Work out how many lines in the records contain the word "вьющихся", and give that number alone.

Collection entries:

┄┄┄┄┄┄┄┄┄┄┄┄┄┄┄┄┄┄┄┄

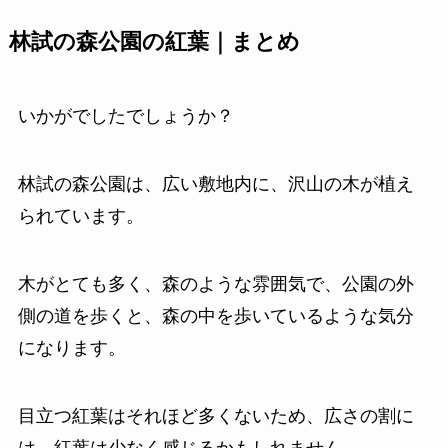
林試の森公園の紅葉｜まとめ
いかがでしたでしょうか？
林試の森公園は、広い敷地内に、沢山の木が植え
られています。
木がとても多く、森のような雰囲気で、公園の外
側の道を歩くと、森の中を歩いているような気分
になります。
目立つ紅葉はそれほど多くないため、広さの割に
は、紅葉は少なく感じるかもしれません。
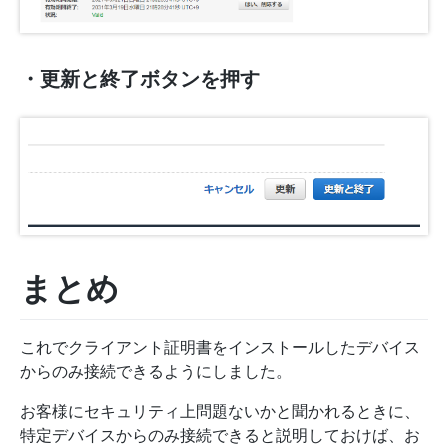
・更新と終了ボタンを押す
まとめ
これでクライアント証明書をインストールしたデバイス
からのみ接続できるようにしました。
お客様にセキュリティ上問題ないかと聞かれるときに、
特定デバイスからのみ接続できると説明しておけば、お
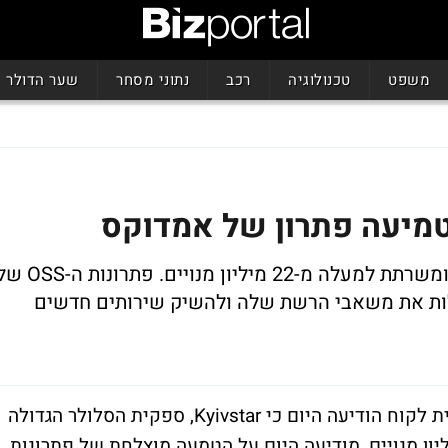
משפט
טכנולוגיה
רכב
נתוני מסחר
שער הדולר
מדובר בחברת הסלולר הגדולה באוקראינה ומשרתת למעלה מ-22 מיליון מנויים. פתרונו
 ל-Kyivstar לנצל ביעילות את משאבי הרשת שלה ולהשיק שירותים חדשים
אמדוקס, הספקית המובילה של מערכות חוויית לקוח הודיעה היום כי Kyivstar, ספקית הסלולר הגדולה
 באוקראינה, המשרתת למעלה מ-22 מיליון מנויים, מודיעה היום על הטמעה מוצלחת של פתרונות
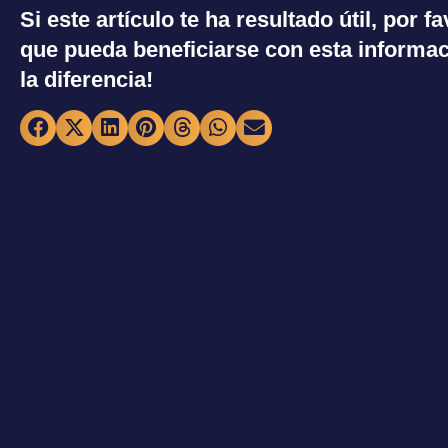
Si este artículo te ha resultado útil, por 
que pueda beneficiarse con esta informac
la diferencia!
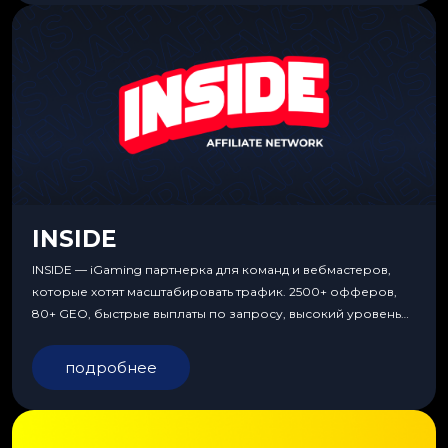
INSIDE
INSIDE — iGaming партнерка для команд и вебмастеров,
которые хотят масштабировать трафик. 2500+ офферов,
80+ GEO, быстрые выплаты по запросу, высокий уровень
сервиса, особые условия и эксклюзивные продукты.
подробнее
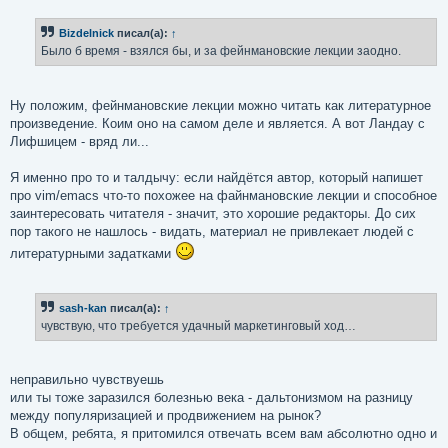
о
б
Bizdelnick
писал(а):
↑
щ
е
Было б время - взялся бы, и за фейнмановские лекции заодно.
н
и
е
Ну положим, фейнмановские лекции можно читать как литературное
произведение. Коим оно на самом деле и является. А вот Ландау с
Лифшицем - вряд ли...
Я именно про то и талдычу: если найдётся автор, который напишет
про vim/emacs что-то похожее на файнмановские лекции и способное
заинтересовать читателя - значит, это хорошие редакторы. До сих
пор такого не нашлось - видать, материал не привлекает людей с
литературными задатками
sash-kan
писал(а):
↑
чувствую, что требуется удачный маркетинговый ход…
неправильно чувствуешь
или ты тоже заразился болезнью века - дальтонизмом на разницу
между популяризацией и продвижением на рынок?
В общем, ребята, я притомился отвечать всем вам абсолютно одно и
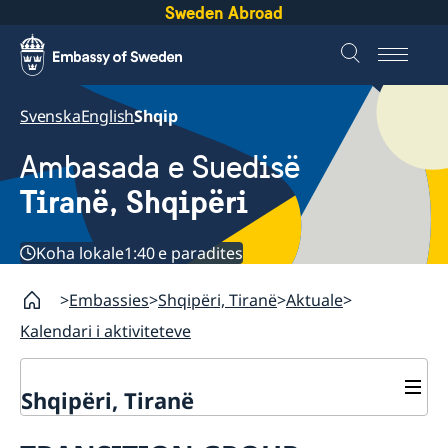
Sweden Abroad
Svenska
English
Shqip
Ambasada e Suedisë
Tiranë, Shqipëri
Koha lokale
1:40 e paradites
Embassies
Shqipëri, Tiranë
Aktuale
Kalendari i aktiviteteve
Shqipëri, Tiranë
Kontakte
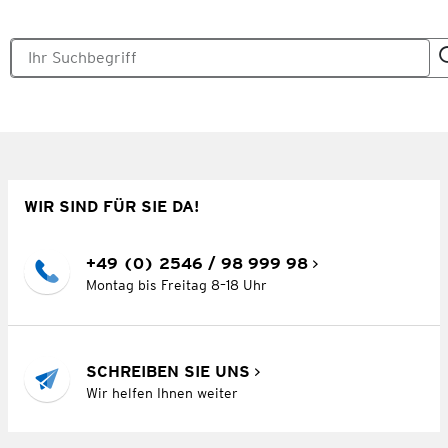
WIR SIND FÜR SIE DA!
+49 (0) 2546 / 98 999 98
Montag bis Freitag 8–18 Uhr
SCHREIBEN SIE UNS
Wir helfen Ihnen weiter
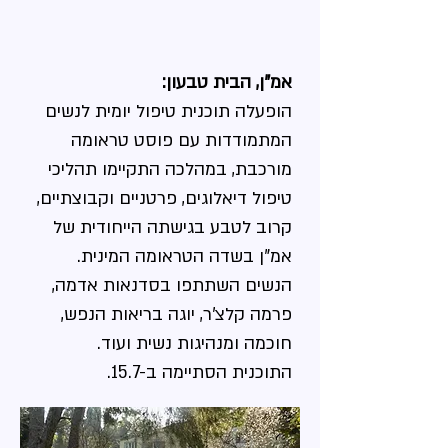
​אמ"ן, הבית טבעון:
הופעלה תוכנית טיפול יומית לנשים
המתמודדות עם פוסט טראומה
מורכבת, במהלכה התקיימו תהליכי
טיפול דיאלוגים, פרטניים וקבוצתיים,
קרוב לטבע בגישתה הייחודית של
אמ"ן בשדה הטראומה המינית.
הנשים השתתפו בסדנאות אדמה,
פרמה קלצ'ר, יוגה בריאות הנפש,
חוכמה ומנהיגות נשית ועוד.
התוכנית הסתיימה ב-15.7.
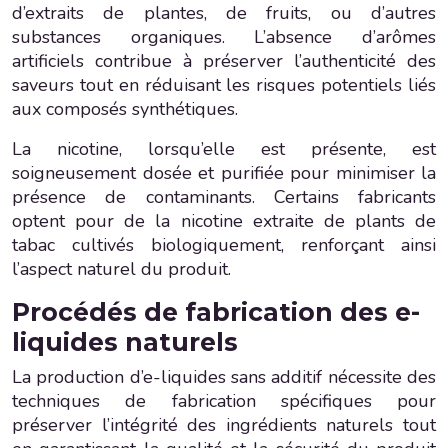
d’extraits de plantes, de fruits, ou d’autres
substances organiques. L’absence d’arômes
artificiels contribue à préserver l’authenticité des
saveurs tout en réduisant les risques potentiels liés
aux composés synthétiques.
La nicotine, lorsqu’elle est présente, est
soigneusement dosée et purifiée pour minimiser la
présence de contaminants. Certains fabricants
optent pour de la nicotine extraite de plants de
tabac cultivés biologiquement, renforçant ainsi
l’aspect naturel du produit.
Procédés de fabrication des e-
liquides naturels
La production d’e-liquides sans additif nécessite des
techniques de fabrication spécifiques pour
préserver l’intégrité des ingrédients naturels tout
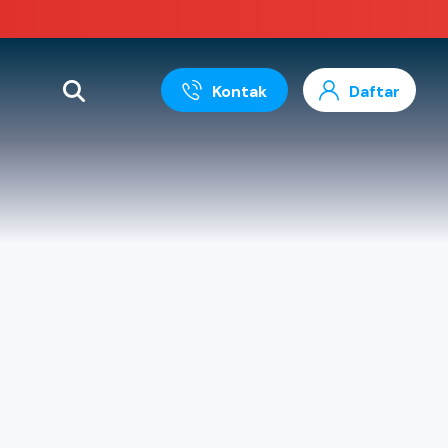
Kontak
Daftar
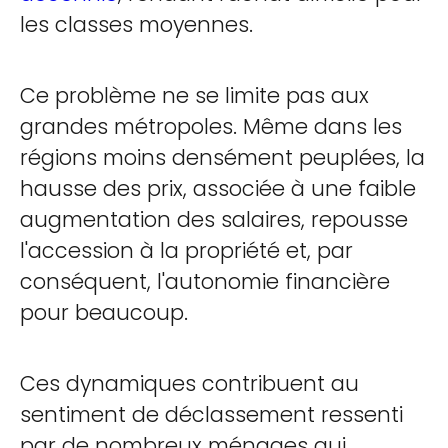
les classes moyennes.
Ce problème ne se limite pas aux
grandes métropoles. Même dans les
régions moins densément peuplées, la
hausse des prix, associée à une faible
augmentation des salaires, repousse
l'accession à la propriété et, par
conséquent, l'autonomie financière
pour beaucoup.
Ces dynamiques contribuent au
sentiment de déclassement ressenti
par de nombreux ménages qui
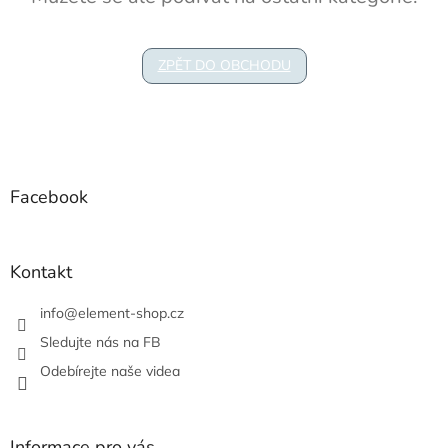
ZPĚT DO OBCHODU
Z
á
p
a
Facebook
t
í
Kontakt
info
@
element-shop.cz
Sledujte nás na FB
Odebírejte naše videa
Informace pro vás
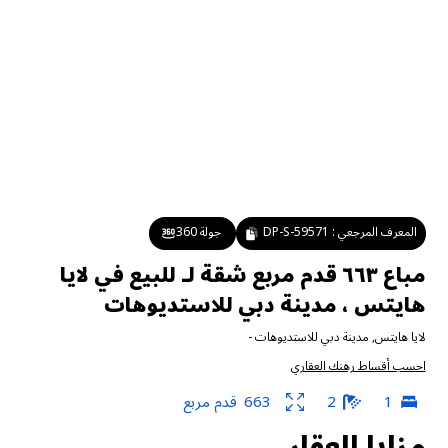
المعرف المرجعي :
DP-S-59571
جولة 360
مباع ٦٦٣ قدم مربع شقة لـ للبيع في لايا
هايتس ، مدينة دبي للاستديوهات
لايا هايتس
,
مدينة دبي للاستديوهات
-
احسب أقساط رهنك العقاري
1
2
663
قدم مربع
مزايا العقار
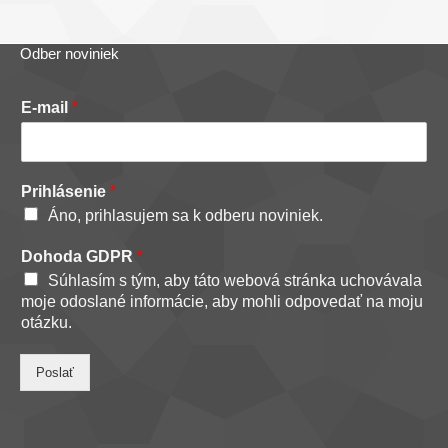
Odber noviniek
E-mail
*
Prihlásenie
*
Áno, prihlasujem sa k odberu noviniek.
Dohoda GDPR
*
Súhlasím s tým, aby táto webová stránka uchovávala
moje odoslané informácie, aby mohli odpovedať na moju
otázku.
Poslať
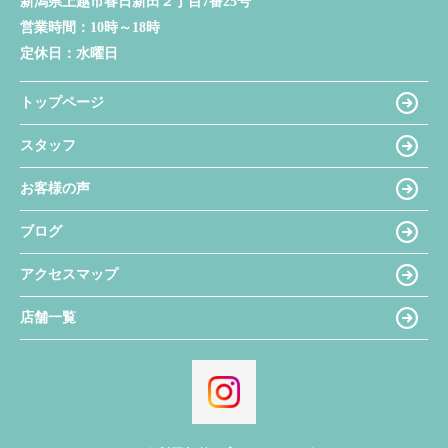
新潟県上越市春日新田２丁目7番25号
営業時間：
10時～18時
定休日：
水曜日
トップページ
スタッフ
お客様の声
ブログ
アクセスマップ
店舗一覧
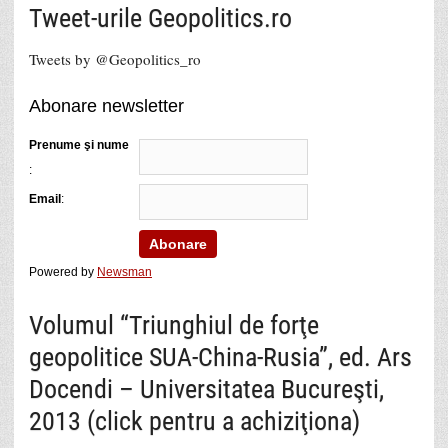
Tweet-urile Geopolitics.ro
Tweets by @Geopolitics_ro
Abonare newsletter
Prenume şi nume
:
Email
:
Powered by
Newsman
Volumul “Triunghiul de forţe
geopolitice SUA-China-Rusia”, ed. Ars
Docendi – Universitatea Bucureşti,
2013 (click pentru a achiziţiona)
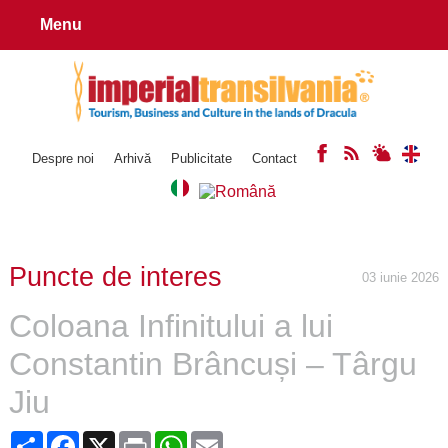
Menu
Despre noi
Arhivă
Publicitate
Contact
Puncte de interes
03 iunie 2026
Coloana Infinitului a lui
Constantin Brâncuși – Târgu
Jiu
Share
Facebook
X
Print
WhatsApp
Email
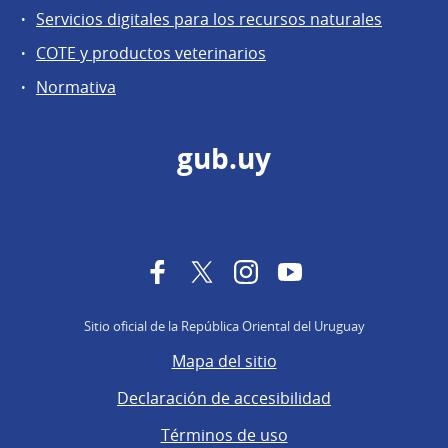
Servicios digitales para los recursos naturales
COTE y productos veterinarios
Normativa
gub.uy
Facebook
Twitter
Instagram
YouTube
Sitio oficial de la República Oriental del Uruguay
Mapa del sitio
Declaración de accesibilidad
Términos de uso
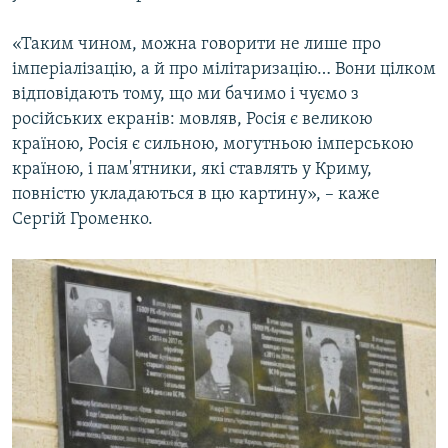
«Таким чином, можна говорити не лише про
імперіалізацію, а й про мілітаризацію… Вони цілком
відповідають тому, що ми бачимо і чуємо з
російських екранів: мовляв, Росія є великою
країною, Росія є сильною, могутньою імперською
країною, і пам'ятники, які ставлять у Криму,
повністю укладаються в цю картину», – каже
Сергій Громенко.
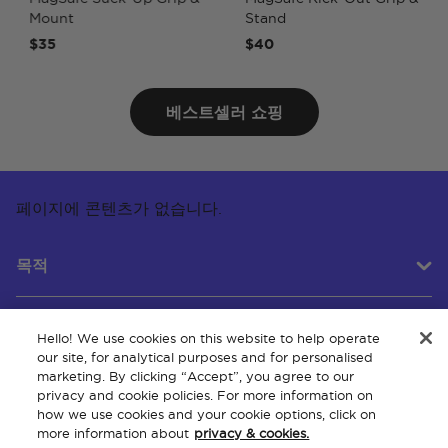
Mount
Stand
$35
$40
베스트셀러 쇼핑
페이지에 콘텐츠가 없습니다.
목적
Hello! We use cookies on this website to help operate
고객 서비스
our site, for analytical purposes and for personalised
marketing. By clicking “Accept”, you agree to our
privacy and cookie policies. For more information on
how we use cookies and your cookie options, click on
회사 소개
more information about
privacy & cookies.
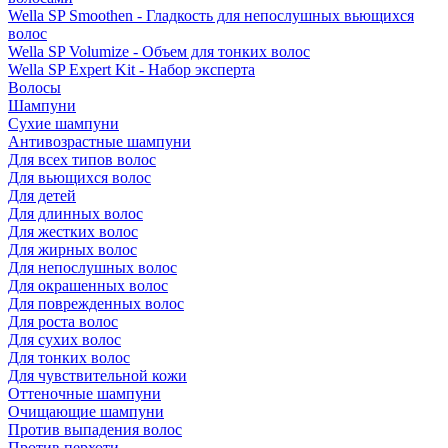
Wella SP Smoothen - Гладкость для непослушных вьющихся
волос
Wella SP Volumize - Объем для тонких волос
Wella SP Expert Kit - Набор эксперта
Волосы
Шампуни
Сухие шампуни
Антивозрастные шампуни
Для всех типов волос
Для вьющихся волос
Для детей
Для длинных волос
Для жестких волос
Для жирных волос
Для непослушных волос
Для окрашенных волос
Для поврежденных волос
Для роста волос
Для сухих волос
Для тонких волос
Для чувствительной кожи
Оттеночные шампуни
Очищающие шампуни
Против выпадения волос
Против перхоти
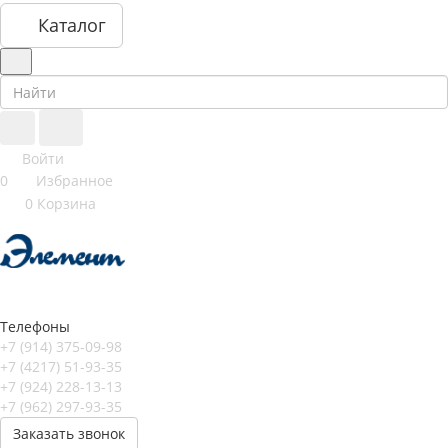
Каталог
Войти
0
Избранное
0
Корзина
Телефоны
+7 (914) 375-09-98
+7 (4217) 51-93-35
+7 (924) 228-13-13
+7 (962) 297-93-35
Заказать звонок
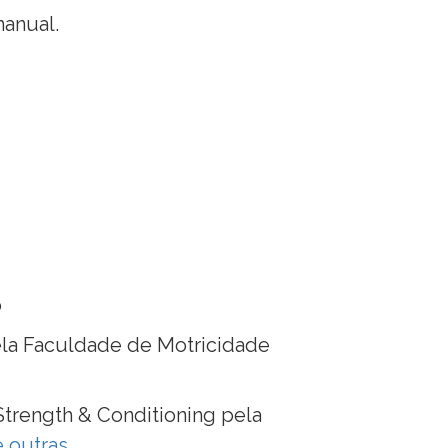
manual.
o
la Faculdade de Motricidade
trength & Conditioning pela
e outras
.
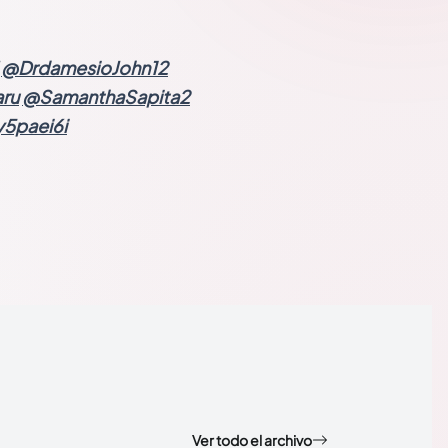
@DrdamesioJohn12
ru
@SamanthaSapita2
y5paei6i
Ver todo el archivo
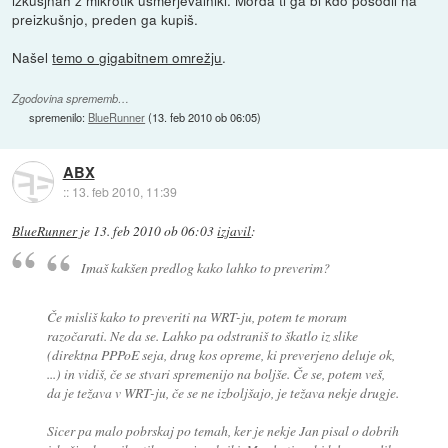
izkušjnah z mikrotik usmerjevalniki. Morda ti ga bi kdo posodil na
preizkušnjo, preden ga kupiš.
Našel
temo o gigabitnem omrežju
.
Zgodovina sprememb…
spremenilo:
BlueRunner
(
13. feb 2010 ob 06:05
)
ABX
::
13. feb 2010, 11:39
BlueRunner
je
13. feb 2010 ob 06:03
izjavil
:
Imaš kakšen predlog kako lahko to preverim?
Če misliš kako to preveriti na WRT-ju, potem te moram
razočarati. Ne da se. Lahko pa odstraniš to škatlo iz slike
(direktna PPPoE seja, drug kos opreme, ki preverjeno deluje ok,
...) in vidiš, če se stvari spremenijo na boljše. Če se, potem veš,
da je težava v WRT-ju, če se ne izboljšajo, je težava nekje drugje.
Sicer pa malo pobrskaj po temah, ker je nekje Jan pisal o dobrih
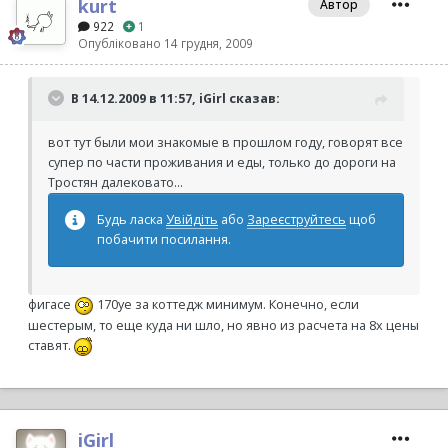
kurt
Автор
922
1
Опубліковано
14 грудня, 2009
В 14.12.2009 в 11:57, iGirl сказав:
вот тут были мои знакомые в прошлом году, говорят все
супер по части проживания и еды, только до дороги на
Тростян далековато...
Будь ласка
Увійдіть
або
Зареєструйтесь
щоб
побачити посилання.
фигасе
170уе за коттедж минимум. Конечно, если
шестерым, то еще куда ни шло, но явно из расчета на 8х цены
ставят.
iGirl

┄┄┄┄┄┄┄┄┄┄┄┄┄┄┄┄┄┄┄┄

RESULT BELOW: 2